Scott loosened the cinch on Chancy’s saddle, then, knowing his horse wasn’t going anywhere, took off running for the house. He leapt up the steps and nearly collided with Katie when she opened the front door.
She squealed, though she managed to contain most of it behind the hand she clasped to her mouth. Then recognizing him, she lowered her hand, reached it behind her and closed the door.
He was about to ask if Jillian had had the baby when Katie came round swinging. It wasn’t a punch but the slap across his cheek caught him as unaware as Shane’s fist had. It cracked like a whip in the silence. Dammit, she’d landed her blow in the exact same spot as Shane’s. Glaring, Katie tugged on the hem of her blouse, grabbed her skirt and marched down the steps.
Rubbing his smarting jaw, he leapt off the porch. “Katie, I know you’re mad but if you’d just—”
She spun again and he took a step back because she still had venom in her eyes.
“I don’t ‘just’ have to do anything and you stay out of that house. Jillian’s resting.”
He glanced toward the front door. “Did she have the baby?”
“No, she’s just tired. Now go away and leave us both alone.”

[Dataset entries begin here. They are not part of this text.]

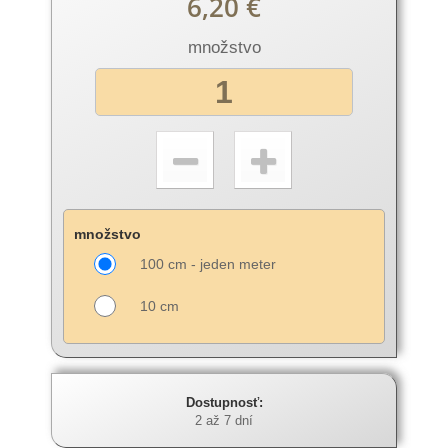
6,20 €
množstvo
množstvo
100 cm - jeden meter
10 cm
Dostupnosť:
2 až 7 dní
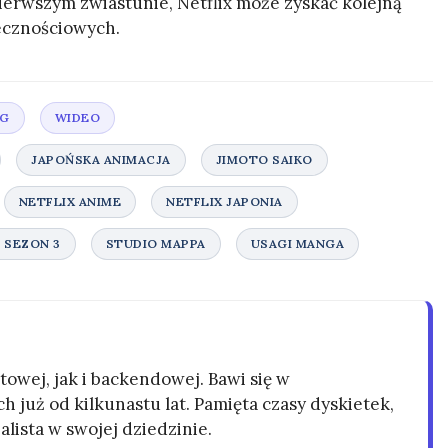
pierwszym zwiastunie, Netflix może zyskać kolejną
łecznościowych.
owej, jak i backendowej. Bawi się w
h już od kilkunastu lat. Pamięta czasy dyskietek,
alista w swojej dziedzinie.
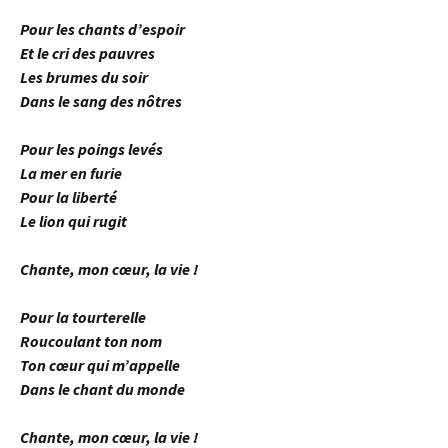
Pour les chants d’espoir
Et le cri des pauvres
Les brumes du soir
Dans le sang des nôtres
Pour les poings levés
La mer en furie
Pour la liberté
Le lion qui rugit
Chante, mon cœur, la vie !
Pour la tourterelle
Roucoulant ton nom
Ton cœur qui m’appelle
Dans le chant du monde
Chante, mon cœur, la vie !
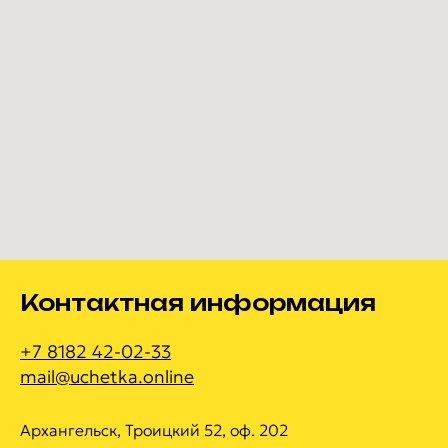
Контактная информация
+7 8182 42-02-33
mail@uchetka.online
Архангельск, Троицкий 52, оф. 202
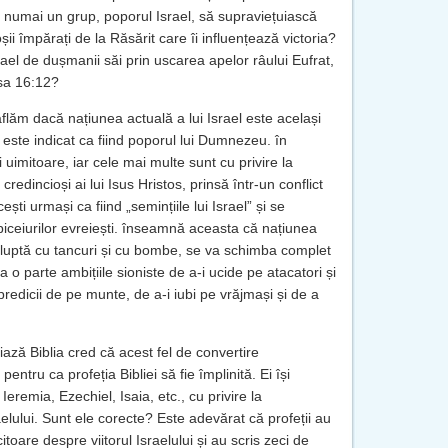
a numai un grup, poporul Israel, să supraviețuiască
ii împărați de la Răsărit care îi influențează victoria?
srael de dușmanii săi prin uscarea apelor râului Eufrat,
sa 16:12?
aflăm dacă națiunea actuală a lui Israel este același
, este indicat ca fiind poporul lui Dumnezeu. în
i uimitoare, iar cele mai multe sunt cu privire la
edincioși ai lui Isus Hristos, prinsă într-un conflict
cești urmași ca fiind „semințiile lui Israel” și se
biceiurilor evreiești. înseamnă aceasta că națiunea
re luptă cu tancuri și cu bombe, se va schimba complet
la o parte ambițiile sioniste de a-i ucide pe atacatori și
predicii de pe munte, de a-i iubi pe vrăjmași și de a
ază Biblia cred că acest fel de convertire
entru ca profeția Bibliei să fie împlinită. Ei își
Ieremia, Ezechiel, Isaia, etc., cu privire la
raelului. Sunt ele corecte? Este adevărat că profeții au
itoare despre viitorul Israelului și au scris zeci de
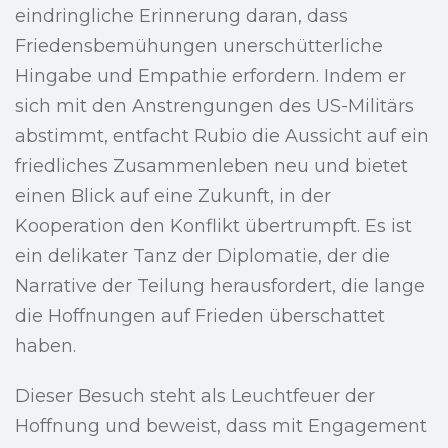
eindringliche Erinnerung daran, dass
Friedensbemühungen unerschütterliche
Hingabe und Empathie erfordern. Indem er
sich mit den Anstrengungen des US-Militärs
abstimmt, entfacht Rubio die Aussicht auf ein
friedliches Zusammenleben neu und bietet
einen Blick auf eine Zukunft, in der
Kooperation den Konflikt übertrumpft. Es ist
ein delikater Tanz der Diplomatie, der die
Narrative der Teilung herausfordert, die lange
die Hoffnungen auf Frieden überschattet
haben.
Dieser Besuch steht als Leuchtfeuer der
Hoffnung und beweist, dass mit Engagement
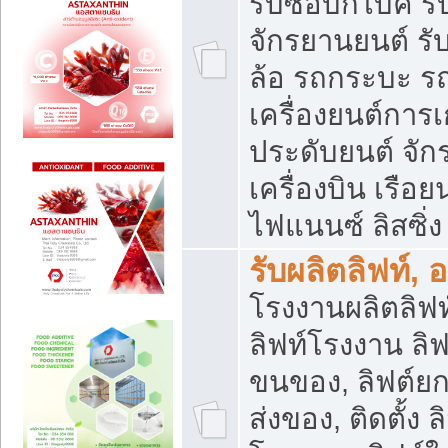
รับซื้อบิ๊กไบค์
จักรยานยนต์ รั
ล้อ รถกระบะ รถ
เครื่องยนต์การเ
ประดับยนต์ จัก
เครื่องบิน เรือย
ไฟแนนซ์ ลิสซิ่ง
รับผลิตลิฟท์, 
โรงงานผลิตลิฟท์
ลิฟท์โรงงาน ลิฟ
ขนของ, ลิฟต์ยก
ส่งของ, ติดตั้ง 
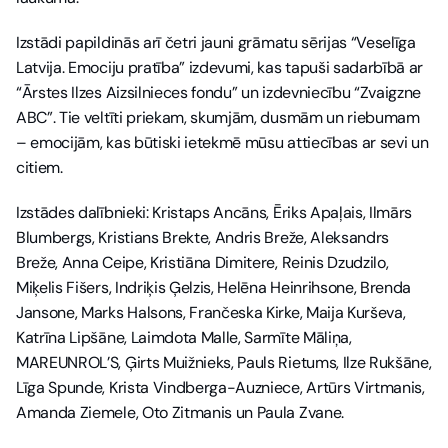
Izstādi papildinās arī četri jauni grāmatu sērijas “Veselīga 
Latvija. Emociju pratība” izdevumi, kas tapuši sadarbībā ar 
“Ārstes Ilzes Aizsilnieces fondu” un izdevniecību “Zvaigzne 
ABC”. Tie veltīti priekam, skumjām, dusmām un riebumam 
– emocijām, kas būtiski ietekmē mūsu attiecības ar sevi un 
citiem.
Izstādes dalībnieki: Kristaps Ancāns, Ēriks Apaļais, Ilmārs 
Blumbergs, Kristians Brekte, Andris Breže, Aleksandrs 
Breže, Anna Ceipe, Kristiāna Dimitere, Reinis Dzudzilo, 
Miķelis Fišers, Indriķis Ģelzis, Helēna Heinrihsone, Brenda 
Jansone, Marks Halsons, Frančeska Kirke, Maija Kurševa, 
Katrīna Lipšāne, Laimdota Malle, Sarmīte Māliņa, 
MAREUNROL’S, Ģirts Muižnieks, Pauls Rietums, Ilze Rukšāne, 
Līga Spunde, Krista Vindberga-Auzniece, Artūrs Virtmanis, 
Amanda Ziemele, Oto Zitmanis un Paula Zvane.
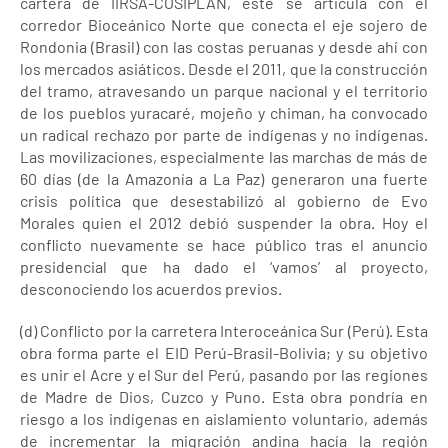
cartera de IIRSA-COSIPLAN, éste se articula con el
corredor Bioceánico Norte que conecta el eje sojero de
Rondonia (Brasil) con las costas peruanas y desde ahí con
los mercados asiáticos. Desde el 2011, que la construcción
del tramo, atravesando un parque nacional y el territorio
de los pueblos yuracaré, mojeño y chiman, ha convocado
un radical rechazo por parte de indígenas y no indígenas.
Las movilizaciones, especialmente las marchas de más de
60 días (de la Amazonía a La Paz) generaron una fuerte
crisis política que desestabilizó al gobierno de Evo
Morales quien el 2012 debió suspender la obra. Hoy el
conflicto nuevamente se hace público tras el anuncio
presidencial que ha dado el ‘vamos’ al proyecto,
desconociendo los acuerdos previos.
(d) Conflicto por la carretera Interoceánica Sur (Perú). Esta
obra forma parte el EID Perú-Brasil-Bolivia; y su objetivo
es unir el Acre y el Sur del Perú, pasando por las regiones
de Madre de Dios, Cuzco y Puno. Esta obra pondría en
riesgo a los indígenas en aislamiento voluntario, además
de incrementar la migración andina hacía la región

Well, that wasn’t going to happen. Not after working himself up to telling her about his past. He loped around her, blocked her path.
“I’d like to explain.”
Katie tossed her braid over her shoulder. “I don’t particularly care what you want at the moment. Any more than you cared what I wanted when you left me in the street for that whore.”
He’d known what it had looked like from her point of view but he’d been too surprised by Charlotte’s appearance to look at Katie. He was looking now. The depth of how deep he’d hurt her was all over her face. Shame and regret waged war inside his chest. He should have taken the time to at least explain he wasn’t going to bed Charlotte before going to her.
“It’s not what you think, Katie. Let’s go to my bunkhouse, I’ll tell you everything.”
Her cheeks flamed nearly as red as her hair. “If you think I’m going to fall into bed with you after you’ve had your way with that woman, you’re plumb stupid.”
He didn’t mind being called stupid but the insinuation that he was the kind of man who’d expect sex with her, when he knew good and well she suspected he’d just bedded a whore, was insulting. Had he really fallen so low in her eyes?
“I never said anything about touching you, did I?” Feeling his own anger rise he pushed his hat up his forehead. “I said I wanted to explain myself and I’d rather not do it in the middle of the yard.”
“You’ll have to forgive me if what you want isn’t foremost in my mind at the moment.”
She skirted around him but again he intercepted her. He lowered his voice, though the yard remained as empty as it had been before.
“I never slept with Charlotte. Not today, not ever.”